The indictment, unsealed on Friday, July 15, charges George Barnard, 45, with 24 counts of wire fraud, four counts of bank fraud, and three counts of filing a false tax return, U.S. Attorney Zane David Memeger said in a press release.

The indictment alleges that Barnard, who from 2005 to March 2013 was one of the two owners of Capital Financial Mortgage Corporation (CFMC), based in Delaware County, and also was the owner of several title companies. Instead of using the money he received from banks to fund mortgage loans for borrowers and pay off the borrowers’ existing mortgages, he used the money to purchase items such as yachts, luxury cars and multi-million dollar beach homes in Avalon and Florida.

The indictment further alleges that in order to continue to have access to a large pool of money to fund his extravagant lifestyle, Barnard orchestrated a massive fraud scheme, which included selling other banks the mortgages that CFMC had written and representing to the lenders who purchased those mortgages that they were first mortgages, rather than worthless second mortgages.

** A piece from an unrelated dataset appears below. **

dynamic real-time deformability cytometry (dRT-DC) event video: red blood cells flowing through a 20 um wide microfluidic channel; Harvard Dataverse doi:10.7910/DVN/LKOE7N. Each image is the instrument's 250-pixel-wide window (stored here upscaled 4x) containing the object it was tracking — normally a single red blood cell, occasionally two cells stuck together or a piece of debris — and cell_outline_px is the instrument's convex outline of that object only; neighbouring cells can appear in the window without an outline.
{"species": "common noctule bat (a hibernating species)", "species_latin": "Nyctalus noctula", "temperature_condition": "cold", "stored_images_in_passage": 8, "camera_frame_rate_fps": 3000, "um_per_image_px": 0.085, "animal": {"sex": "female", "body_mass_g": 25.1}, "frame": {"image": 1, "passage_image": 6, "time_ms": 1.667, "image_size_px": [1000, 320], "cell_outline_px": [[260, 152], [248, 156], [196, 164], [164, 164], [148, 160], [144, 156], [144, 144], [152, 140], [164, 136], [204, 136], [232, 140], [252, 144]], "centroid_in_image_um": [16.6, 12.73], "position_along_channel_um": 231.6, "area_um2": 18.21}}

While the tax returns Barnard filed with the IRS showed hundreds of thousands of dollars in losses, the indictment said, in reality Barnard had more than $2.3 million in unreported income. To convince other banks to issue mortgage loans to him so he could purchase his yachts and multi-million dollar beach homes, Barnard gave false tax returns to the banks with inflated income figures, the indictment said. On at least one occasion, he told the bank that he was buying the beach home for more than $3 million when the sales price was $2 million, the indictment said, adding that Barnard was able to conceal this deception by using his own title company to handle the closing of that loan.

The indictment said that as a result of Barnard’s actions, lenders suffered losses of more than $12.7 million, and more than 25 borrowers who obtained refinanced loans from CFMC were stuck with two mortgages on their homes after Barnard’s companies failed to pay off the borrowers’ existing first mortgages.

Barnard faces a maximum sentence of 669 years’ imprisonment, a five-year period of supervised release, a $12,300,000 fine, a $3,300 special assessment, and a likely advisory sentencing guideline range of 135 to 168 months’ imprisonment, the release said.